Note that variables are designated by their string names. Also note the usage of Store.put: stores have their own interface in the implementation which greatly simplify their usage. Setting a variable in the store is simply getting the store of the state, setting the variable to the correct value in the store and putting that new obtained store back in the state.

States can be mutable to improve the performances, and therefore there is an init and a copy function.

The execute_action function defined in the state interface corresponds only to the lifting of user-defined memory-model actions, given that all necessary actions to have a proper state are defined as functions of their own.

val execute_action : string -> t -> vt list -> action_ret

Once again, actions are designated by their string names, and actions can return either a list of successful state or some errors that can be used for automatic compositional testing.

Finally, there are a lot of different functions that do not correspond to any aspect of the state models presented in the paper such as unify_assertion, produce_posts, apply_fixes, etc. which are useful either for the verification mode or the automatic compositional testing mode of Gillian, and are out of scope for the Gillian PLDI2020 paper.

Allocators

In the paper allocators have the following definition:

An allocator \(AL \in \mathbb{A}\mathbb{L}\) is a triple \(\langle|AL|, \mathsf Y, \mathsf{alloc}\rangle\), consisting of: (1) a set \(|AL|\ni \xi\) of allocation records; (2) a set \(Y\) of all values that are allowed to be allocated; and (3) an allocation function:

\[\mathsf{alloc}: |AL| \rightarrow \mathbb{N} \rightarrow \wp(\mathsf Y) \rightharpoonup |AL|\times V\]

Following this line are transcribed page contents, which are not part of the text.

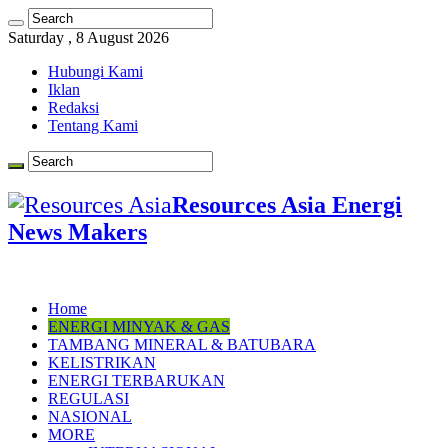
Saturday , 8 August 2026
Hubungi Kami
Iklan
Redaksi
Tentang Kami
Resources Asia Energi
News Makers
Home
ENERGI MINYAK & GAS
TAMBANG MINERAL & BATUBARA
KELISTRIKAN
ENERGI TERBARUKAN
REGULASI
NASIONAL
MORE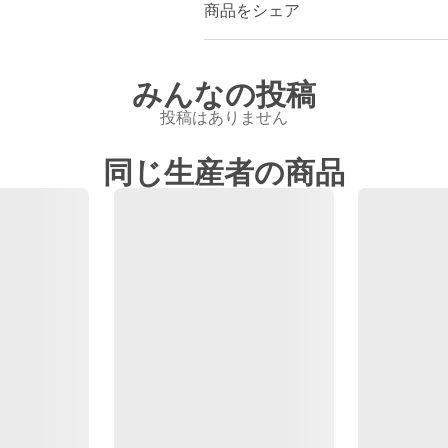
商品をシェア
みんなの投稿
投稿はありません
同じ生産者の商品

pretty-printed as \(\xi.\mathsf{alloc}(j)\rightharpoonup_{\mathsf Y}(\xi', y)\), which takes an allocation record \(\xi\), a, allocation site \(j\), and an allocation range \(Y \subseteq \mathsf Y\), and returns a fresh value \(y \in Y\), together with the appropriately updated allocation record \(\xi'\).

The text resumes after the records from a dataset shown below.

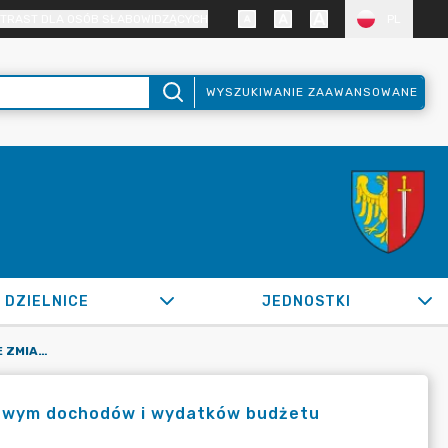
TRAST DLA OSÓB SŁABOWIDZĄCYCH
PL
WYSZUKIWANIE ZAAWANSOWANE
DZIELNICE
JEDNOSTKI
OR.0050.439.2020_FB W SPRAWIE ZMIAN W PLANIE FINANSOWYM DOCHODÓW I WYDATKÓW BUDŻETU MIASTA ŻORY NA 2020R.
sowym dochodów i wydatków budżetu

Intuitively, an allocation record maintains information about already allocated values. This apporach is complementary to the free set approach, where information is maintained about values that can still be allocated. An allocation site \(j\) is the program point associated with either the \(\mathsf{uSym}_j\) or the \(\mathsf{iSym}_j\) command.

This could be interpreted in terms of OCaml module signature as:

module type Allocator = sig
  type t    (** Type of allocation records     *)
  type us_t (** Type of uninterpreted symbols **)
  type is_t (**  Type of interpreted symbols   *)

  val alloc_us : t -> int -> t * us_t
  val alloc_is : t -> int -> t * is_t
end

However, for efficiency, we chose this implementation:

(* Allocator.ml *)
module type S = sig
  type t                   (** Type of value to allocate *)

  val alloc : unit -> t    (** Allocation function *)
  val dealloc : t -> unit  (** Deallocation function *)
  val eq : t -> t -> bool  (** Equality of values to allocate *)
  val reset : unit -> unit (** Reset this allocator *)
end

The reset function is useful for bulk-testing. When running a new test, every allocator is reset.

The Abstract location allocator (in ALoc.ml), which corresponds to uninterpreted symbols, are then initiated like this:

include Allocators.Make_with_prefix
          (Basic ())
          (struct
            let prefix = Names.aloc_
          end)

Where Make_with_prefix is a functor that takes:

  • An abstract Allocator AL that produces values which can be stringified.

  • A string prefix

and it returns an Allocator that allocates strings of the form PREFIX_A where PREFIX is the given prefix and A is a stringification of the allocated by AL.

In this case, as the AL parameter, we use Basic () which instantiates an abstract allocator module that internally just allocates integers.